→ **EXTRAIT FOURNI**:
Il était interrogé sur le mouvement «Flygskam», un mot suédois équivalent à «honte de prendre l’avion» popularisé par Aningslösa Influencers, un compte anonyme sur le réseau social Instagram qui dénonce l’usage de l’avion, en particulier quand un déplacement peut-être effectué en train. Par kilomètre parcouru, le transport aérien dégage jusqu’à 45 fois plus de gaz carbonique que le train ; dans le cas du TGV par exemple, selon des chiffres de l’Agence française de la maîtrise de l’énergie (Ademe). Pourtant ses défenseurs rappellent que le transport aérien ne représente que 2,5% de l'ensemble des émissions de CO2.

La veille de son passage sur RTL, Alexandre de Juniac était intervenu devant les membres de l'Usaire, une association d'entreprises américaines et européennes de l'aéronautique, de la défense et de l'espace. A propos du Flygskam, il aurait déclaré selon le quotidien La Tribune : «C'est une grande menace. Le secteur du transport aérien est confronté à un risque de réputation. C'est une première [… Ce mouvement] est parti de Suède et il va se propager.» 

En Suède, le phénomène de «honte de prendre l’avion» a pris suffisamment d’ampleur pour que le quotidien de référence, le Dagens Nyeter, lui dédie des articles chaque semaine, ainsi que des tribunes.

La Suède, pionnière en «honte de prendre l'avion»

Pionnière en la matière, l'adolescente Greta Thunberg, instigatrice de la Grève de l'école pour le climat, s'est rendue en janvier depuis Stockholm au Forum économique mondial de Davos en Suisse... après un périple de 32 heures en train. Le phénomène a déjà largement débordé les frontières de l’Etat scandinave, au moins du point de vue de sa notoriété. En avril le quotidien suisse Le Temps, consacrait au Flygskam un article illustré par l’exemple parmi d’autres d’un Italien vivant en Suède et ayant décidé de se résoudre, lui, à 37 heures de train pour aller voir sa famille à Turin à l'occasion des vacances de Pâques.

→ **DONNÉES**:
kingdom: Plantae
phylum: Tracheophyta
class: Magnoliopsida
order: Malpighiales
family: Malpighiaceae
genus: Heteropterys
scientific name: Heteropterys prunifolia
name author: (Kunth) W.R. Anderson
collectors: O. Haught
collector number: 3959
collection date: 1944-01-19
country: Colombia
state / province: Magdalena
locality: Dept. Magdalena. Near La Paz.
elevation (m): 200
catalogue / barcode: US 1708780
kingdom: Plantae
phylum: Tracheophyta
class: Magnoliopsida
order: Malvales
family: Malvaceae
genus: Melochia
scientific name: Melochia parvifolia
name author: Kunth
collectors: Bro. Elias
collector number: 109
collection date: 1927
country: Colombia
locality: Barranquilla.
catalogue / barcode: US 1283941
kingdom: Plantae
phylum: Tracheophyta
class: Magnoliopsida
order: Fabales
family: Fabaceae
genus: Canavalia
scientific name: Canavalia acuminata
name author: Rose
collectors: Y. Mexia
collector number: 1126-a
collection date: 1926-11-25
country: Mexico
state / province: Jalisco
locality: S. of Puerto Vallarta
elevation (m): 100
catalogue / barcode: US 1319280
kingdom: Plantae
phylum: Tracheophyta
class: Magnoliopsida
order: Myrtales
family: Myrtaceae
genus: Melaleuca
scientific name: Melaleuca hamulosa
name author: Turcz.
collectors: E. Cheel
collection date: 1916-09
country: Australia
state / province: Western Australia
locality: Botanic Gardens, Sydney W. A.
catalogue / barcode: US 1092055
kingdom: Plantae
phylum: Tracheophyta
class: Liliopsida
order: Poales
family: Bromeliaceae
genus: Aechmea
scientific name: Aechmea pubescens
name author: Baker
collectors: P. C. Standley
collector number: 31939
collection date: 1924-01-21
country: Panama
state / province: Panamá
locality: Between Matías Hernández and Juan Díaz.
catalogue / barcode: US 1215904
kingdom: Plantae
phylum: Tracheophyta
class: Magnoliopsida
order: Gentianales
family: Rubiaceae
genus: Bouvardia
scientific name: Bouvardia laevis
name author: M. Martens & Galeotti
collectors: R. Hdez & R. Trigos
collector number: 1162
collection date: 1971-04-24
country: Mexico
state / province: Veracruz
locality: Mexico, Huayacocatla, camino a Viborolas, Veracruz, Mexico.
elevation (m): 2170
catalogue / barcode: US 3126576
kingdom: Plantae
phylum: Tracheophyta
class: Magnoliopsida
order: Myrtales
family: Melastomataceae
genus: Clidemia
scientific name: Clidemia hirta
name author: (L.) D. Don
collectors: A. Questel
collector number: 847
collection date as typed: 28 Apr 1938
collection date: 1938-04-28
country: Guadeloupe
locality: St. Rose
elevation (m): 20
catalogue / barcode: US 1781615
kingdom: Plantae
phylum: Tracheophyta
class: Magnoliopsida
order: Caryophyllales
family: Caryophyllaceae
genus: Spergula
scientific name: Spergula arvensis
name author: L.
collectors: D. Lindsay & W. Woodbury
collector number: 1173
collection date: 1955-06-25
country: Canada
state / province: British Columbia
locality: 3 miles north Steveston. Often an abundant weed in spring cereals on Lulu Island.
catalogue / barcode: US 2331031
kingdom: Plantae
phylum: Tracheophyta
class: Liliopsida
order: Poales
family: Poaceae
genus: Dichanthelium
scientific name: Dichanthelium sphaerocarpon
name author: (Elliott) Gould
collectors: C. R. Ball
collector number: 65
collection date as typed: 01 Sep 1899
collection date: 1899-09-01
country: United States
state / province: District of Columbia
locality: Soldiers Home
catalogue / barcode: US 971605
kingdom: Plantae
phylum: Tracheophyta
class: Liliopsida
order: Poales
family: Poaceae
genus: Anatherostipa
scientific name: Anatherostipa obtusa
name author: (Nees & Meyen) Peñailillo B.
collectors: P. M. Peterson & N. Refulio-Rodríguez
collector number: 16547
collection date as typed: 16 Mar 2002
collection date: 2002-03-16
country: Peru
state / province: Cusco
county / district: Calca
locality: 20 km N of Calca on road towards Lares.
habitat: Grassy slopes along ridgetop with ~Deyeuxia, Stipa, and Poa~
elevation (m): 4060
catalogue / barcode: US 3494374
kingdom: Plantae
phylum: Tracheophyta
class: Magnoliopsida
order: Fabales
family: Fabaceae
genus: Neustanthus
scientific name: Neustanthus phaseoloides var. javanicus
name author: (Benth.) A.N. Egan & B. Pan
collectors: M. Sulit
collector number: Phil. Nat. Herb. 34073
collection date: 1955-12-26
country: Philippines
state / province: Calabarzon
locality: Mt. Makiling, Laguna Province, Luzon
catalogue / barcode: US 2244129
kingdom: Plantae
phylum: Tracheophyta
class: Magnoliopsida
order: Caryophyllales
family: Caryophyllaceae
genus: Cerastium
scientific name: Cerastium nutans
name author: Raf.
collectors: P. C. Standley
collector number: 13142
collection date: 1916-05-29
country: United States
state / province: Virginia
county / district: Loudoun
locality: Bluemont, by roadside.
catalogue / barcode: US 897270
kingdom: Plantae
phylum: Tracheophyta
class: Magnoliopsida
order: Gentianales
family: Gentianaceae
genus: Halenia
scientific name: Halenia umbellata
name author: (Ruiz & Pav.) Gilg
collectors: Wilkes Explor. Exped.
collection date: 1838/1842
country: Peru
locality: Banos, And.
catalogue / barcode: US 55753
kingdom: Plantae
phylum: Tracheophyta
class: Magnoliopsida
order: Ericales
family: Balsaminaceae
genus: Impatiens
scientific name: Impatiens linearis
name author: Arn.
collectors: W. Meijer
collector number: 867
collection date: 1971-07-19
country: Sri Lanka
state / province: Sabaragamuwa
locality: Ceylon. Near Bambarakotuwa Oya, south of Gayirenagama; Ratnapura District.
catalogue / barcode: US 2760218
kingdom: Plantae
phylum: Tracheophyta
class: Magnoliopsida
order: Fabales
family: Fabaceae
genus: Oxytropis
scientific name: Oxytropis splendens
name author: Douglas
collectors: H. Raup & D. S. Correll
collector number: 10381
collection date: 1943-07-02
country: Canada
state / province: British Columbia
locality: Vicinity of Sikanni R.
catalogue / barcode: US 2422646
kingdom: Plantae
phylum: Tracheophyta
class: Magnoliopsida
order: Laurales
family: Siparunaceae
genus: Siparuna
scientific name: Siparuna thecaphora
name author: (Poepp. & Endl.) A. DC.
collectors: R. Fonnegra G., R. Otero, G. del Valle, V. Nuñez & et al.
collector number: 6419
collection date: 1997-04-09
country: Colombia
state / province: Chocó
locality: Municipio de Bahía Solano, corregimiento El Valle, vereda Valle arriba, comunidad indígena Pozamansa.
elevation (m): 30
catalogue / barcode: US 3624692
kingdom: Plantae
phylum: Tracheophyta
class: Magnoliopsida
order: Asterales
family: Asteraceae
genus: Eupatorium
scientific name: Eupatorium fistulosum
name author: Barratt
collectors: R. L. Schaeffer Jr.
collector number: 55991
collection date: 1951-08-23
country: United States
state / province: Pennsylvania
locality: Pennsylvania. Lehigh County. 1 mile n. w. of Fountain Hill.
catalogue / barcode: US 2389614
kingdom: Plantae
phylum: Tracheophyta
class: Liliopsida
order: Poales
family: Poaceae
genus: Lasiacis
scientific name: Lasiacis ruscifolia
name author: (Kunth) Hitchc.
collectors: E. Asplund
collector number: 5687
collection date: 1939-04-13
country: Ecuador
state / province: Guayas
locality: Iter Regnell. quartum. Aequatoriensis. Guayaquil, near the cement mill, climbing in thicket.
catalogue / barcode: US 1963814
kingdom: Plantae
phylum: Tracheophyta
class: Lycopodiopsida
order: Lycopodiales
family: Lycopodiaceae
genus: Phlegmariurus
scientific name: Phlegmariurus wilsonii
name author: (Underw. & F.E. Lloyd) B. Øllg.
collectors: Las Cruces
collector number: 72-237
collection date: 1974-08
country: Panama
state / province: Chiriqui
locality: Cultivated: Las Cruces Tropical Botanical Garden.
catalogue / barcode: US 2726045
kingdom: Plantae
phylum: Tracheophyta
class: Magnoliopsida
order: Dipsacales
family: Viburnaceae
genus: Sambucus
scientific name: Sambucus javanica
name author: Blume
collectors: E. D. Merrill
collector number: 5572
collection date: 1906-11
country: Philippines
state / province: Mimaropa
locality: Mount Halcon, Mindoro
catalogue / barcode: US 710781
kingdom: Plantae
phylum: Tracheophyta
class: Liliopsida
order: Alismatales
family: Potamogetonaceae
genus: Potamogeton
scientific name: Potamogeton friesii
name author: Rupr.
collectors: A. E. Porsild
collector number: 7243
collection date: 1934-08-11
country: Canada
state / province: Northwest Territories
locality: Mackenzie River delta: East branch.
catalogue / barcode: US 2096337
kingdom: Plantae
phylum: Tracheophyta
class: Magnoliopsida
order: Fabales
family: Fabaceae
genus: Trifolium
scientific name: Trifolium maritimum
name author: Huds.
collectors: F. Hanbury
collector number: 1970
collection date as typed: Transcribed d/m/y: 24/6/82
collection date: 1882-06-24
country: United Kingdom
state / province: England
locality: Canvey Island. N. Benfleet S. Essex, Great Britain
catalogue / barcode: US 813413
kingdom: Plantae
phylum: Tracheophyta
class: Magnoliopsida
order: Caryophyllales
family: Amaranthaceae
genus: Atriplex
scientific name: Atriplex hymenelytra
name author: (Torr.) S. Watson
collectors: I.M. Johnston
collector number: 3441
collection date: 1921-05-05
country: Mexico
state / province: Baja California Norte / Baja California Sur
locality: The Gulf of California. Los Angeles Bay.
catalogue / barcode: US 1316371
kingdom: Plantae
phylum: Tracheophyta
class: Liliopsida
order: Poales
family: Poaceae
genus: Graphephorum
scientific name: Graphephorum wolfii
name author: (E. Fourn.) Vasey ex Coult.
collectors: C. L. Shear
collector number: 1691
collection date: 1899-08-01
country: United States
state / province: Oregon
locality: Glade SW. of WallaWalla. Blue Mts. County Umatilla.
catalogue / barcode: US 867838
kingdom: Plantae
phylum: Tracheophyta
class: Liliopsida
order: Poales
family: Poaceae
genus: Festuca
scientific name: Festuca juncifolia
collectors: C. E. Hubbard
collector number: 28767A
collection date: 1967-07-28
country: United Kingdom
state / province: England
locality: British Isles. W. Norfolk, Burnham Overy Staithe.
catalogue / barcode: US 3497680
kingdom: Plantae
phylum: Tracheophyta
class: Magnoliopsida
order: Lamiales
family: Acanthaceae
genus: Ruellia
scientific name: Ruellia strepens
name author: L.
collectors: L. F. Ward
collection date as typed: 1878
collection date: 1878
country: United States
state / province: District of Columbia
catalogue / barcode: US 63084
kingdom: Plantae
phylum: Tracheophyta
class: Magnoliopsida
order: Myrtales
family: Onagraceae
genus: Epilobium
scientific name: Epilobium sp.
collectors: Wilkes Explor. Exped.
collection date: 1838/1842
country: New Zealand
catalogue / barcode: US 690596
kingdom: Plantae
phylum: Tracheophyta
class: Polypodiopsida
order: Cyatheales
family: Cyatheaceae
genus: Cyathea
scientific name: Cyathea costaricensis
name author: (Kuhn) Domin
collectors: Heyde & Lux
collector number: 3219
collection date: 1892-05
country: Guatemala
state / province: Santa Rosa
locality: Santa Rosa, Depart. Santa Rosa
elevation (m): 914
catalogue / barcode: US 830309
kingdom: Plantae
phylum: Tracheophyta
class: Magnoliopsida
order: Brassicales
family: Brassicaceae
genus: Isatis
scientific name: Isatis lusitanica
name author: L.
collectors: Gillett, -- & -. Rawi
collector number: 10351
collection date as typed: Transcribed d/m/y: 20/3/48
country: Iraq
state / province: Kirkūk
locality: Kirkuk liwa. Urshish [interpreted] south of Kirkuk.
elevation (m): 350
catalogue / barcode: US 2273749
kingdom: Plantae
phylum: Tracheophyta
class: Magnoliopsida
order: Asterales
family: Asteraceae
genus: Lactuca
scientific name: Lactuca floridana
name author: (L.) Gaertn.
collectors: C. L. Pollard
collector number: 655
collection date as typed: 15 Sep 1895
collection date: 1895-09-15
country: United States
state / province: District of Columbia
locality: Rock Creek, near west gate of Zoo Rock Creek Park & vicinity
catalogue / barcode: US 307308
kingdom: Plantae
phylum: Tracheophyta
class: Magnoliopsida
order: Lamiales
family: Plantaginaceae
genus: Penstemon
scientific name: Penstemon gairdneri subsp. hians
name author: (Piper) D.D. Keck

→ **DÉFI**:
Répondez à ces questions sur l'extrait consacré au Flygskam :
(a) Par kilomètre parcouru, combien de fois plus de gaz carbonique le transport aérien peut-il dégager que le train ?
(b) Devant quelle association Alexandre de Juniac était-il intervenu la veille de son passage sur RTL ?
(c) Combien d'heures a duré le périple en train de Greta Thunberg de Stockholm à Davos ?
Les lignes n'entrent pas en compte ici.

→ **SOLUTION PROPOSÉE**:
(a) Jusqu'à 45 fois plus.
(b) L'Usaire.
(c) 32 heures.